Digital Ocean Static Site
Digital Ocean Static Site
My new setup on this site is something that really just works. This post is going to talk about how everything works together compared to my old website.
Old Site Setup
My old website we 100% wordpress. I had a wordpress site hosted by a company. This allowed for maximum uptime and for me to have a lot of prebuilt themes to help me. I also had a domain registered to point at the wordpress instance.
The new setup uses github to store a private repository, hugo for building the webpages, and DigitalOcean to host. DigitalOcean runs Hugo to build the webpage whenever there are updates to the master branch and then hosts the built site. My domain points to this static site hosted at DigitalOcean.
Hugo is what I use to generate my site from markdown files. For some documentation on Hugo please go to this page. I may do an article on Hugo in the future but I’m too new to it to make a decent post. Here are some basics though for how I develop my code.
To test code changes and check the generated pages you can run an interactive development server that reloads on file changes using the following command:
hugo server -D
-D command says to include drafts. You can remove this if you don’t care about the drafts.
Building the website requires only one command. I have this step run at DigitalOcean but if you needed to build yourself, this is the command:
For my setup I chose to have a private GitHub repository with my website name as the name for the Repository. You need to ensure you can reach the repository from your DigitalOcean account.
So this is where DigitalOcean shines. They offer the ability to host a free static site through one of their Apps. Let’s walk through how to set that up.
Start by logging into DigitalOcean and clicking on “Apps” on the left side of the screen.
Now click “Create App” in the top right of the screen. This will start the creation wizard for the new App we are creating.
The source on the screen is for the App files. Mine came from GitHub so that’s what I’ll be clicking.
Choose the correct repository for the app where your code lives.
The second step is to configure the settings for the App. If you are using Hugo and the source files are at the root of the repository you won’t need to change anything for it to work out-of-the-box.
Now we need to name the static site. I’m keeping the default since I’m not keeping this App.
Finally we need to deploy it. On this last page we can choose our payment plan. You can have up to three free starter Apps and pay nothing. This is incredible for what I will be using it for. This will allow you to host a site for free on DigitalOcean’s Global CDN. So pick your plan and click “Launch Starter App”.

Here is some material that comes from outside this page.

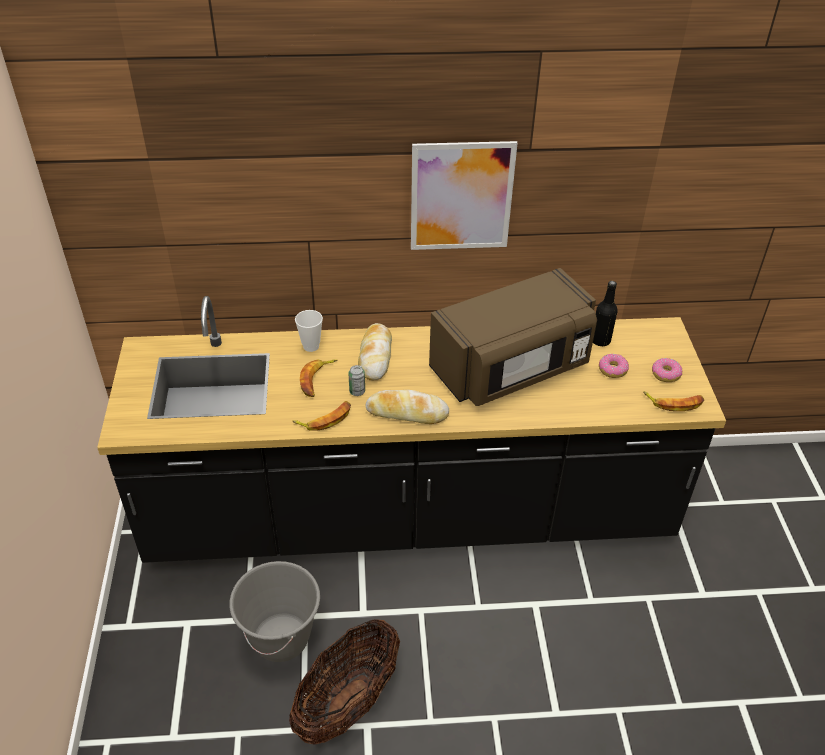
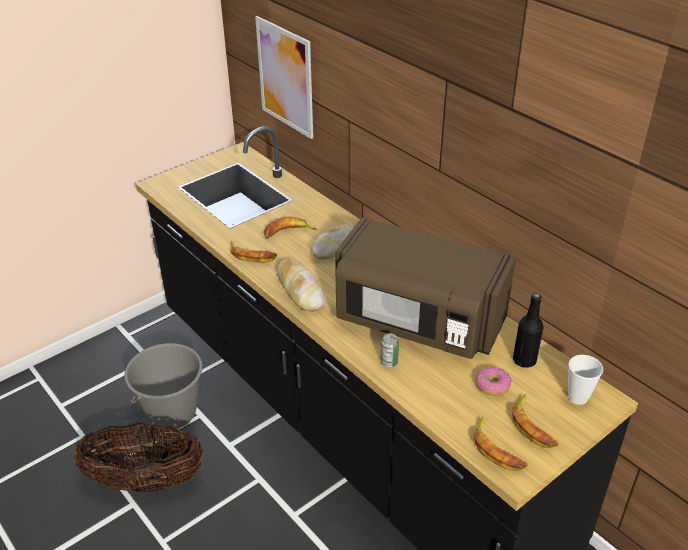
camera: 55 degrees right, 5 degrees down
(311, 346) = (321, 213): cup -> cup (577, 397)
(357, 391) = (296, 256): can -> can (389, 362)
(461, 196) = (450, 132): picture -> picture (285, 77)
(665, 374) = (533, 426): donut -> banana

The final change I made for my site was to add domain settings. I won’t go over the domain setup with cloudflare here, but I will walkthrough adding the domain to the App to allow for SSL from your domain.
If you need to set this up go to Apps > Your App Name > Settings > Domains > Edit from the dashboard home. From here you can click “Add Domain” and add in your own domain. This allows the site to have the correct SSL certs when you send people there who are using your actual webpage URL.
I can’t believe that DigitalOcean allows for three free starter Apps. I moved to this setup because the only thing I really am paying for now is the domain on Cloudflare.